Your task —
Reproduce the listing below line for line, with no changes.

[[ Records for this exercise, beginning ]]

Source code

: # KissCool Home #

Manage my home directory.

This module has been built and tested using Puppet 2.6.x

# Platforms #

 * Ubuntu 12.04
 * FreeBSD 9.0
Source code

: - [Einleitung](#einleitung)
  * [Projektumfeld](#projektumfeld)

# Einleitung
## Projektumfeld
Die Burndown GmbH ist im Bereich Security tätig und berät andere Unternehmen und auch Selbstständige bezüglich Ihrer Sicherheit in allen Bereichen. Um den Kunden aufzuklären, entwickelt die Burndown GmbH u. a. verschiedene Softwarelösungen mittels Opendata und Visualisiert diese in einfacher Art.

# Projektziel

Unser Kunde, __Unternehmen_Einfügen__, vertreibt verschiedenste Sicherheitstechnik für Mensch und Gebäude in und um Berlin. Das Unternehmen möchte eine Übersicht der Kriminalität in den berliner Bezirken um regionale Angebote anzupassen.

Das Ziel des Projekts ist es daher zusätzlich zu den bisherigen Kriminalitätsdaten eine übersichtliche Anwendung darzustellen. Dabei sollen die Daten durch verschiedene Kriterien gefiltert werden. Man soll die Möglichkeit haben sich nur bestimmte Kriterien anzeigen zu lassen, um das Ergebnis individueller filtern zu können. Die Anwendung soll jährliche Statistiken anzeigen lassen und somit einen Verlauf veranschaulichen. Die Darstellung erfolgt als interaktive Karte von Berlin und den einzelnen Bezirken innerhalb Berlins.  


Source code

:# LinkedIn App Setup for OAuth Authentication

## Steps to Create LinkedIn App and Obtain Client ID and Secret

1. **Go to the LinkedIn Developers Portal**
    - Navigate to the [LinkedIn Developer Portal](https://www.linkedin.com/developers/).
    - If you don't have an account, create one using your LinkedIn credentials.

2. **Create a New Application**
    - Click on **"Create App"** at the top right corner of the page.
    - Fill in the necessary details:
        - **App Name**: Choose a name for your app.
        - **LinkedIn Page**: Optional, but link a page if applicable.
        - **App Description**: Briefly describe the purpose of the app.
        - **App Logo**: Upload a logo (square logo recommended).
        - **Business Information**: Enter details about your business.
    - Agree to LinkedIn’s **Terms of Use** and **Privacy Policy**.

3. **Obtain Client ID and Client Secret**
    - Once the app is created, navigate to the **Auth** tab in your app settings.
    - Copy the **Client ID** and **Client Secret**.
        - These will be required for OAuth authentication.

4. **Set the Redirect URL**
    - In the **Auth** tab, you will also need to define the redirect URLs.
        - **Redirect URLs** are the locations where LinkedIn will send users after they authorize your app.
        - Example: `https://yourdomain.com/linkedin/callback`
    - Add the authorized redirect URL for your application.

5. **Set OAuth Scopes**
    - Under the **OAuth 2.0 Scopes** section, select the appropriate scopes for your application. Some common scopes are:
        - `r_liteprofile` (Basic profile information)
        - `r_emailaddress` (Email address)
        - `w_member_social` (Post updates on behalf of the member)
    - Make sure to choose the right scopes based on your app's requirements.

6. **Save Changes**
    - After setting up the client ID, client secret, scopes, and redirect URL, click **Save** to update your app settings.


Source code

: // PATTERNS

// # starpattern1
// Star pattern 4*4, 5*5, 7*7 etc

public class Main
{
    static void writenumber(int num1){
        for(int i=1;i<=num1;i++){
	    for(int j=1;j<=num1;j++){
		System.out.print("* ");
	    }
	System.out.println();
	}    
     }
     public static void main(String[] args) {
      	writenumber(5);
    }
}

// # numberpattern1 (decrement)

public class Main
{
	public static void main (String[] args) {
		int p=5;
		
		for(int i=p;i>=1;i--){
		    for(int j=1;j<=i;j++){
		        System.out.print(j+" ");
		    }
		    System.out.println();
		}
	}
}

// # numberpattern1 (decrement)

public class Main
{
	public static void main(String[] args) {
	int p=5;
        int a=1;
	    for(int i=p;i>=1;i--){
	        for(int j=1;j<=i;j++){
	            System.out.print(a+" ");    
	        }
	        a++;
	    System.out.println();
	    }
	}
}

[[ Records for this exercise, end ]]

Response —
Source code

: # KissCool Home #

Manage my home directory.

This module has been built and tested using Puppet 2.6.x

# Platforms #

 * Ubuntu 12.04
 * FreeBSD 9.0
Source code

: - [Einleitung](#einleitung)
  * [Projektumfeld](#projektumfeld)

# Einleitung
## Projektumfeld
Die Burndown GmbH ist im Bereich Security tätig und berät andere Unternehmen und auch Selbstständige bezüglich Ihrer Sicherheit in allen Bereichen. Um den Kunden aufzuklären, entwickelt die Burndown GmbH u. a. verschiedene Softwarelösungen mittels Opendata und Visualisiert diese in einfacher Art.

# Projektziel

Unser Kunde, __Unternehmen_Einfügen__, vertreibt verschiedenste Sicherheitstechnik für Mensch und Gebäude in und um Berlin. Das Unternehmen möchte eine Übersicht der Kriminalität in den berliner Bezirken um regionale Angebote anzupassen.

Das Ziel des Projekts ist es daher zusätzlich zu den bisherigen Kriminalitätsdaten eine übersichtliche Anwendung darzustellen. Dabei sollen die Daten durch verschiedene Kriterien gefiltert werden. Man soll die Möglichkeit haben sich nur bestimmte Kriterien anzeigen zu lassen, um das Ergebnis individueller filtern zu können. Die Anwendung soll jährliche Statistiken anzeigen lassen und somit einen Verlauf veranschaulichen. Die Darstellung erfolgt als interaktive Karte von Berlin und den einzelnen Bezirken innerhalb Berlins.  


Source code

:# LinkedIn App Setup for OAuth Authentication

## Steps to Create LinkedIn App and Obtain Client ID and Secret

1. **Go to the LinkedIn Developers Portal**
    - Navigate to the [LinkedIn Developer Portal](https://www.linkedin.com/developers/).
    - If you don't have an account, create one using your LinkedIn credentials.

2. **Create a New Application**
    - Click on **"Create App"** at the top right corner of the page.
    - Fill in the necessary details:
        - **App Name**: Choose a name for your app.
        - **LinkedIn Page**: Optional, but link a page if applicable.
        - **App Description**: Briefly describe the purpose of the app.
        - **App Logo**: Upload a logo (square logo recommended).
        - **Business Information**: Enter details about your business.
    - Agree to LinkedIn’s **Terms of Use** and **Privacy Policy**.

3. **Obtain Client ID and Client Secret**
    - Once the app is created, navigate to the **Auth** tab in your app settings.
    - Copy the **Client ID** and **Client Secret**.
        - These will be required for OAuth authentication.

4. **Set the Redirect URL**
    - In the **Auth** tab, you will also need to define the redirect URLs.
        - **Redirect URLs** are the locations where LinkedIn will send users after they authorize your app.
        - Example: `https://yourdomain.com/linkedin/callback`
    - Add the authorized redirect URL for your application.

5. **Set OAuth Scopes**
    - Under the **OAuth 2.0 Scopes** section, select the appropriate scopes for your application. Some common scopes are:
        - `r_liteprofile` (Basic profile information)
        - `r_emailaddress` (Email address)
        - `w_member_social` (Post updates on behalf of the member)
    - Make sure to choose the right scopes based on your app's requirements.

6. **Save Changes**
    - After setting up the client ID, client secret, scopes, and redirect URL, click **Save** to update your app settings.


Source code

: // PATTERNS

// # starpattern1
// Star pattern 4*4, 5*5, 7*7 etc

public class Main
{
    static void writenumber(int num1){
        for(int i=1;i<=num1;i++){
	    for(int j=1;j<=num1;j++){
		System.out.print("* ");
	    }
	System.out.println();
	}    
     }
     public static void main(String[] args) {
      	writenumber(5);
    }
}

// # numberpattern1 (decrement)

public class Main
{
	public static void main (String[] args) {
		int p=5;
		
		for(int i=p;i>=1;i--){
		    for(int j=1;j<=i;j++){
		        System.out.print(j+" ");
		    }
		    System.out.println();
		}
	}
}

// # numberpattern1 (decrement)

public class Main
{
	public static void main(String[] args) {
	int p=5;
        int a=1;
	    for(int i=p;i>=1;i--){
	        for(int j=1;j<=i;j++){
	            System.out.print(a+" ");    
	        }
	        a++;
	    System.out.println();
	    }
	}
}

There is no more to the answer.